Abdullah Al-Salem began writing Nabati poetry from the age of 9 by reciting poems about his father, as he says about himself. He created a blog in 2005 spreading his literary creativity. He defines himself as "a lover of literature, children, movies, women, music and God." . In his blog, Abdullah Al Salem presented several poetry albums, including Nabati poetry, eloquent poetry, and prose. In addition to some songs, such as "Since I Was Little", it is a national song written by the Qatari poet Abdullah Al-Salem and the performance of the artist, Issa Al-Kubaisi. Since I was young: A national song, lyrics and compositions by the Qatari poet Abdullah Al-Salem, and vocals by the Qatari artist, Issa Al-Kubaisi. Also, English poets wrote as an emergency meeting.

== Literary criticism ==

Several poetic and artistic works have been criticized, such as the Million's Poet. Criticism has also been written for a number of books and films. Book: Poetry Defects, A Critical Study on Building the Contemporary Nabati Poem. Printed by the Ministry of Culture, Arts and Heritage in Qatar.
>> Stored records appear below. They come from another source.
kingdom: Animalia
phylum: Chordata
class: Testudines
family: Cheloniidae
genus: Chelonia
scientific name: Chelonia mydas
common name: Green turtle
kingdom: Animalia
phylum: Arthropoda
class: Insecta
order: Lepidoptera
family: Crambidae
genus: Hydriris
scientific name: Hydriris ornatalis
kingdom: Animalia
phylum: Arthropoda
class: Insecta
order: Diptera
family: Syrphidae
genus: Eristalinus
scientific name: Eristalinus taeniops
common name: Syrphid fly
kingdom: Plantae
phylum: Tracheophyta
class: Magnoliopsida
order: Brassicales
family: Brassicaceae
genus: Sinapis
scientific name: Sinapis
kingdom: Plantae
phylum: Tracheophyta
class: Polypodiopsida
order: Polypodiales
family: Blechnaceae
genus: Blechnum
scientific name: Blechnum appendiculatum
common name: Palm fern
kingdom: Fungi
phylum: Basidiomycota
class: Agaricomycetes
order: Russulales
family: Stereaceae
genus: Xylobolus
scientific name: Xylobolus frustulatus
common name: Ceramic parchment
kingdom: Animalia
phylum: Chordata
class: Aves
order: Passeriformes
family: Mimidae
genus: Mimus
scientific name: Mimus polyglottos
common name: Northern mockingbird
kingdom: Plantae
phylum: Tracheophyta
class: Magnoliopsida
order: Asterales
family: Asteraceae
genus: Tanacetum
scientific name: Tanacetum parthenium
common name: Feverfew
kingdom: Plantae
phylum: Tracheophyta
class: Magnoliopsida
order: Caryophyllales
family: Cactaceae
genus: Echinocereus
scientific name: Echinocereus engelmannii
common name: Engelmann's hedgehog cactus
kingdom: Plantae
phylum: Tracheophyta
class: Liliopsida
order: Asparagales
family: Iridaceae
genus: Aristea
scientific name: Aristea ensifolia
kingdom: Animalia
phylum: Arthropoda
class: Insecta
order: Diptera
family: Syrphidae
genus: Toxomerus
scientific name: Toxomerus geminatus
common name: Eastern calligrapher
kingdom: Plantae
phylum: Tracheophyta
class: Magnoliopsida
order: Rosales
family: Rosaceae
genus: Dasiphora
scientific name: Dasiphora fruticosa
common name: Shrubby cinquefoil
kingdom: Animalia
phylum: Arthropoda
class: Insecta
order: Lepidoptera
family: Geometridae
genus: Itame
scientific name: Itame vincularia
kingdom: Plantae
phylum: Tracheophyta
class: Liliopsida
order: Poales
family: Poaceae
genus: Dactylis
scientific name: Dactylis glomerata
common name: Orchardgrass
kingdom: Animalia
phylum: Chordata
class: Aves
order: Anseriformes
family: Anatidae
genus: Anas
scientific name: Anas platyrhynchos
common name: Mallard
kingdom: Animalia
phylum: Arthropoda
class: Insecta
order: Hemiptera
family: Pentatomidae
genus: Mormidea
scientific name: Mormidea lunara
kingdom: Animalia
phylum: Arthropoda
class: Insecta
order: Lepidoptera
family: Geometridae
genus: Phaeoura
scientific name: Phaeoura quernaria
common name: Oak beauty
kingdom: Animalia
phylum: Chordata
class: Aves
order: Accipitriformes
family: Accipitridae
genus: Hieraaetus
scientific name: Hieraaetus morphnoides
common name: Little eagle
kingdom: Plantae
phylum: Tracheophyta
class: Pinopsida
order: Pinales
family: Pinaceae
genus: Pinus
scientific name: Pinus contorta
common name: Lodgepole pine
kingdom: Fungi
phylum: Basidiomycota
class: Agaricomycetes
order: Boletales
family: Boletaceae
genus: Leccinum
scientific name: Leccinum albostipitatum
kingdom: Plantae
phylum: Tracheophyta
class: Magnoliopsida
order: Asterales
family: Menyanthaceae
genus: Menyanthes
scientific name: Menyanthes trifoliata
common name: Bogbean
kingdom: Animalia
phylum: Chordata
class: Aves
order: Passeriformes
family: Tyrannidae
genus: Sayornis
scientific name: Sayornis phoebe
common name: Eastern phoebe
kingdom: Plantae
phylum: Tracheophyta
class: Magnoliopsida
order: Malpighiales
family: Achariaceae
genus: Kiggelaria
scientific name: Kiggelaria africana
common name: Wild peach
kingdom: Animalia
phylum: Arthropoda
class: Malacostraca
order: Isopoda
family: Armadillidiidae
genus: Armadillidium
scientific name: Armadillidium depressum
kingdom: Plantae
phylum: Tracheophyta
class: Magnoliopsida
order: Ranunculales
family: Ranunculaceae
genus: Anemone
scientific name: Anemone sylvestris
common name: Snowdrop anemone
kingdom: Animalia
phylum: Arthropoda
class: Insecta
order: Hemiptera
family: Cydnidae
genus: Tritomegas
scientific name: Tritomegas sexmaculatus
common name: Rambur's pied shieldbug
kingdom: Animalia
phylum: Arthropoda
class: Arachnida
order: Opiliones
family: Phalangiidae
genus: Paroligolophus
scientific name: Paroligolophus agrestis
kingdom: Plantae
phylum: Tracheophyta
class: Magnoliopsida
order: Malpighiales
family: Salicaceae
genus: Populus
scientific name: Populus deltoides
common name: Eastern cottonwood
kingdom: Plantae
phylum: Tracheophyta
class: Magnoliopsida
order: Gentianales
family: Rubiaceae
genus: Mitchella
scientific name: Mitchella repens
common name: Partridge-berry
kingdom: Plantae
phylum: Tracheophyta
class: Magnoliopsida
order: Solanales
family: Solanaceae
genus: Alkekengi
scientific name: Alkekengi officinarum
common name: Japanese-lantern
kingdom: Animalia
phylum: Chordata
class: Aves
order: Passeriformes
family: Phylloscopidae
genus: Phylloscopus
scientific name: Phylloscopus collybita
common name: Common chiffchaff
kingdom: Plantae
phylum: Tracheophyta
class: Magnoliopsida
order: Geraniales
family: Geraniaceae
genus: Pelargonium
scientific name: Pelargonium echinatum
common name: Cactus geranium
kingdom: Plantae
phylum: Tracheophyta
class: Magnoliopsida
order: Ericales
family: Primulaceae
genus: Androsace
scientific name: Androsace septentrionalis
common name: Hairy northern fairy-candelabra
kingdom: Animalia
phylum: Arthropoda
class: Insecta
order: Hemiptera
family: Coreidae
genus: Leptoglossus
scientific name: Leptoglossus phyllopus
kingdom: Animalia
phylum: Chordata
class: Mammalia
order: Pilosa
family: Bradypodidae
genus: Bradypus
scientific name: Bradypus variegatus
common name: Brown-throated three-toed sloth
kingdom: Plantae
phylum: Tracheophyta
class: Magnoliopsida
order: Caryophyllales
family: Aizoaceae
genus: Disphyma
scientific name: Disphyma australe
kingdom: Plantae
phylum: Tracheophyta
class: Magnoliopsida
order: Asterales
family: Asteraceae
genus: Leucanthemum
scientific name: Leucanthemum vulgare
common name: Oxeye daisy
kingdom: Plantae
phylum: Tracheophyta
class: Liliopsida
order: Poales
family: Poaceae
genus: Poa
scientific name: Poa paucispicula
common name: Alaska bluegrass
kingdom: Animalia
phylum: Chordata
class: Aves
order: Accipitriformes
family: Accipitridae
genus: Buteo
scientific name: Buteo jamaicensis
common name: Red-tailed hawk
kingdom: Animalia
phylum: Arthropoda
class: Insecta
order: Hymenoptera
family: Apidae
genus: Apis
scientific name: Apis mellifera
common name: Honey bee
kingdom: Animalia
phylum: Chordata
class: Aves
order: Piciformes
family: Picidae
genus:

The book deals with the faults of poetry A critical book in Nabati poetry, and the writer considers that it is considered the first book of its kind in the field of criticism of Nabati poetry, and hopes to become a reference for scholars of the book. The imperfections of Nabati poetry, who cares about it, and even critics say. He also wrote a literary book for children (Legendary writing:Book save a child (In Arabic).